In the last three years BT has transformed itself from contracting by 3% a year in 2013 to launching its biggest marketing campaign to promote its BT TV service.
The campaign, which aired on TV on Saturday (24 September), promotes BT’s “rapidly growing” TV service, with OutKast’s ‘Hey Ya’ track as its soundtrack. The TV ad shows programmes found on the company’s service, ranging from the Premier league on BT Sport, to drama Feed the Beast and children’s show Peppa Pig.
Dan Ramsay, consumer marketing director at BT, says that though the campaign follows on from a similar one in Spring, this multimillion-pound campaign is more about building on from the “success” of the original one.

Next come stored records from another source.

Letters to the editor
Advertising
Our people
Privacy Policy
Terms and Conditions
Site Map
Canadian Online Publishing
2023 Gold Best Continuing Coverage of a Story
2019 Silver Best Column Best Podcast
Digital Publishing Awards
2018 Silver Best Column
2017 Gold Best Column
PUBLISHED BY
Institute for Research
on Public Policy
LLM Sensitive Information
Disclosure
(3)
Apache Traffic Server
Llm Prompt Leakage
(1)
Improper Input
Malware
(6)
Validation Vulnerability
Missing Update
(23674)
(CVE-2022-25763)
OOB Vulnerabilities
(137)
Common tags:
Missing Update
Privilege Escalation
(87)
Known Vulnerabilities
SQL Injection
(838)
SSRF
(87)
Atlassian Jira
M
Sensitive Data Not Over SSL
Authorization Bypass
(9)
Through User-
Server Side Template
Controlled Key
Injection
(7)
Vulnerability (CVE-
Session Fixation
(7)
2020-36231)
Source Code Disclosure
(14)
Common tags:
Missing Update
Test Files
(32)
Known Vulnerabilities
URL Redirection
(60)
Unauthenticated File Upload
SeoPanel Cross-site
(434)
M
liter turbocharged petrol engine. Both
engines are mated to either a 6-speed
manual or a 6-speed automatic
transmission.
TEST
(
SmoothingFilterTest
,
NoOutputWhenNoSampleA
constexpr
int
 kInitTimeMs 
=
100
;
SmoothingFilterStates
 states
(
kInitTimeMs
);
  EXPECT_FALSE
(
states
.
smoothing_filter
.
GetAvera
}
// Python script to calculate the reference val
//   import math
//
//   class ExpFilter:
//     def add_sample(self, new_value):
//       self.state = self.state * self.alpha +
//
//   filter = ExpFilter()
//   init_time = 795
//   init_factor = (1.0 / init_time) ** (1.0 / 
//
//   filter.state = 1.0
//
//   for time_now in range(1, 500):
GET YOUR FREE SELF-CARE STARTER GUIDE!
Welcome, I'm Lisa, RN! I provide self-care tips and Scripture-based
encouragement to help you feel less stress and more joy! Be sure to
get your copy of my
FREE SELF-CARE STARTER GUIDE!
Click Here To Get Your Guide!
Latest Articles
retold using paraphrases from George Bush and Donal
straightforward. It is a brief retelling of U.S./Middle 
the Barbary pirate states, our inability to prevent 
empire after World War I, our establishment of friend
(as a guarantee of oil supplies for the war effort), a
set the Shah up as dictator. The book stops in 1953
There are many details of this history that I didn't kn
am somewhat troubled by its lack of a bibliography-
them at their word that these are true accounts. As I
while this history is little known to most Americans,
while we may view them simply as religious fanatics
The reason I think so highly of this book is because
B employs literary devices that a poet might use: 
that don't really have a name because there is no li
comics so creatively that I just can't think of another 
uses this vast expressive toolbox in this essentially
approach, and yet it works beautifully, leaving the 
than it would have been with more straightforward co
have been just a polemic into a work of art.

Ramsay says that success will be measured in a number of ways, including through sales, growth and awareness, and consideration among both existing and non BT TV customers.
The ad, which was created by AMV BBDO, is supported by an outdoor campaign, radio, digital and social media and aims to target people who haven’t heard of BT TV before.
“One of the great things about marketing TV is that is so visually rich, allowing us to push the campaign through different mediums,” says Ramsay.
BT’s push to be the go-to TV destination
Earlier in the year, BT’s CEO Gavin Patterson admitted that the TV element of BT has been an issue, with Sky holding 75% of the paid-TV market. He said that he believes BT can cover 50% more of the market with a multi-brand offering, something it has leaned towards with its ‘quad play’ push in broadband, TV, mobile and home phone.
“BT is already part of all four [telecoms] markets. The transition has already happened and we offer things that Sky doesn’t”
Dan Ramsay, consumer marketing director, BT
When asked whether BT’s campaign aims to steal Sky’s customers, Ramsay replies: “We are commercially sensitive, clearly there is a deliberate strategy in that but if you asked Sky the same question they would say yes too. We’d love to get in a position to achieve more than our current 1.5 million TV customers. But there are also many homes that don’t yet have Sky or Virgin TV,” he says.
Ramsay says that BT will compete with Sky and Virgin through its price points, which start lower than its competitors’. Sky’s basic TV package is priced at £20 per month, compared to BT’s £3 per month.
However, looking at YouGov’s brand index ratings over the last year, BT TV comes below Sky and Virgin in terms of reputation. It’s reputation rankings are scored at 2.4 as opposed to Sky’s 4.7 and Virgin Media’s 6.7.
Ramsay says that in terms of customer service the brand has made “a very public commitment about transforming the customer service we offer customers”.
BT’s focus on families
BT is also maintaining its focus on family to push the campaign and its other packages. This is notable with the TV clips chosen from the ad including family favourites, sports channels and drama, as BT is trying to grow its content portfolio.
He says that despite a diverse range of TV including movies and sport, families will remain at the heart of the company’s strategy.
“We haven’t necessarily been known for content and having more has given us more credibility. This has made us a more dynamic and exciting brand than five years ago. We want to be the first place to get exclusive content,” he says.
“We don’t have one single demographic we are targeting, but one market where we would really like to succeed in TV would be with families.”